[Start of section]

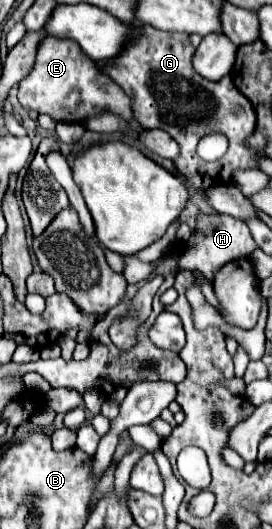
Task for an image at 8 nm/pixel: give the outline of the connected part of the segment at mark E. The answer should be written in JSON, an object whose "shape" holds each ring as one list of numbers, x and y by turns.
{"shape":[[45,36,37,50,35,64,19,84,19,102,23,108,33,108,39,114,49,114,57,122,83,122,91,118,95,112,109,108,125,120,135,120,131,100,121,86,113,84,109,76,101,72,101,68,87,58,73,40,57,40,53,36]]}

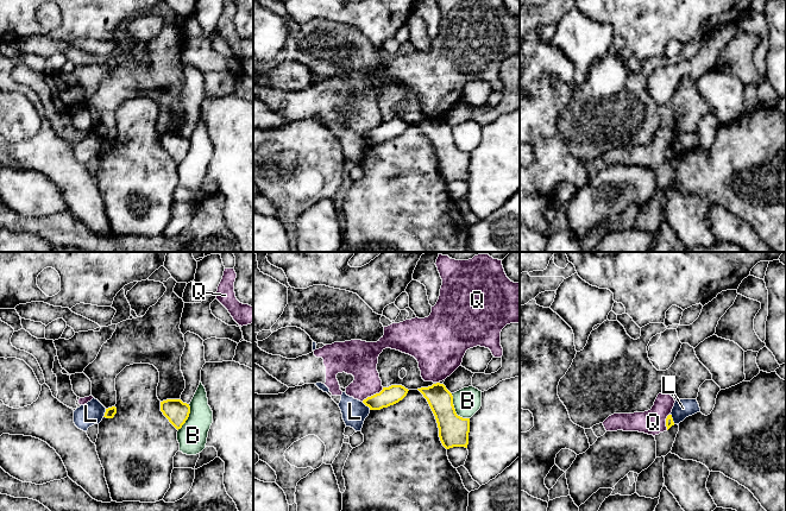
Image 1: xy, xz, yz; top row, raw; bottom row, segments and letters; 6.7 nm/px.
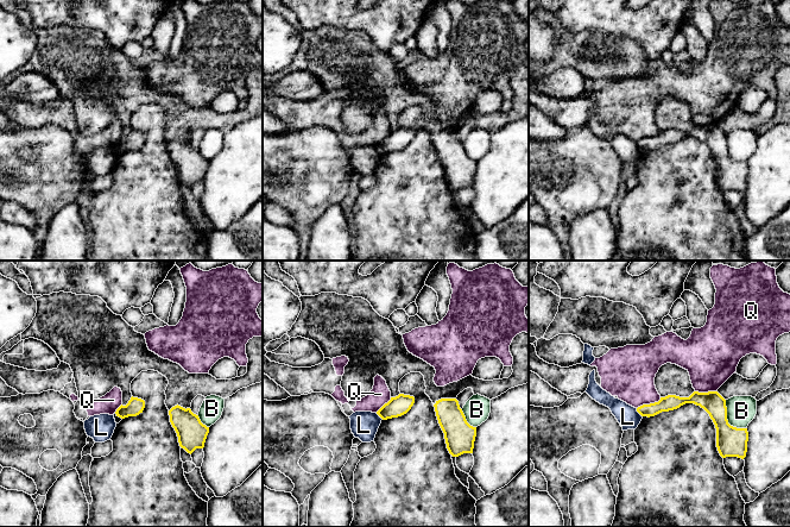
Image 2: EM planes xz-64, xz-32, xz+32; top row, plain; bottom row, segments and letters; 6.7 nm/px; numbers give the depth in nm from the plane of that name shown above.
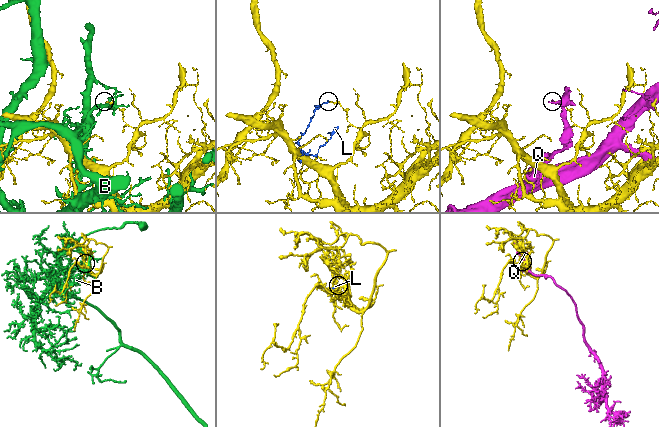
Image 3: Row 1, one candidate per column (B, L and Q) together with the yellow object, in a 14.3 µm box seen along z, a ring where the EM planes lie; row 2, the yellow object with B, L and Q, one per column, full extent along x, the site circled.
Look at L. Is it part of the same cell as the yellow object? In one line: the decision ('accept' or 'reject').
reject

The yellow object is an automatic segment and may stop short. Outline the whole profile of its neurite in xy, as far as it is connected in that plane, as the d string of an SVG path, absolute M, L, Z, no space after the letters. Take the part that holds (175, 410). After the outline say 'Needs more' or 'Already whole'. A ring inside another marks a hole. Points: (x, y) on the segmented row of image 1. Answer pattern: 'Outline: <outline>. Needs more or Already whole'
Outline: M166 399L161 402L161 411L178 430L186 423L190 414L190 406L181 399Z. Already whole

[End of section]

_Assignment:_ Your copy should match the records above word for word, but without images.

_Exercise answer:_
Task for an image at 8 nm/pixel: give the outline of the connected part of the segment at mark E. The answer should be written in JSON, an object whose "shape" holds each ring as one list of numbers, x and y by turns.
{"shape":[[45,36,37,50,35,64,19,84,19,102,23,108,33,108,39,114,49,114,57,122,83,122,91,118,95,112,109,108,125,120,135,120,131,100,121,86,113,84,109,76,101,72,101,68,87,58,73,40,57,40,53,36]]}

Image 1: xy, xz, yz; top row, raw; bottom row, segments and letters; 6.7 nm/px.
Image 2: EM planes xz-64, xz-32, xz+32; top row, plain; bottom row, segments and letters; 6.7 nm/px; numbers give the depth in nm from the plane of that name shown above.
Image 3: Row 1, one candidate per column (B, L and Q) together with the yellow object, in a 14.3 µm box seen along z, a ring where the EM planes lie; row 2, the yellow object with B, L and Q, one per column, full extent along x, the site circled.
Look at L. Is it part of the same cell as the yellow object? In one line: the decision ('accept' or 'reject').
reject

The yellow object is an automatic segment and may stop short. Outline the whole profile of its neurite in xy, as far as it is connected in that plane, as the d string of an SVG path, absolute M, L, Z, no space after the letters. Take the part that holds (175, 410). After the outline say 'Needs more' or 'Already whole'. A ring inside another marks a hole. Points: (x, y) on the segmented row of image 1. Answer pattern: 'Outline: <outline>. Needs more or Already whole'
Outline: M166 399L161 402L161 411L178 430L186 423L190 414L190 406L181 399Z. Already whole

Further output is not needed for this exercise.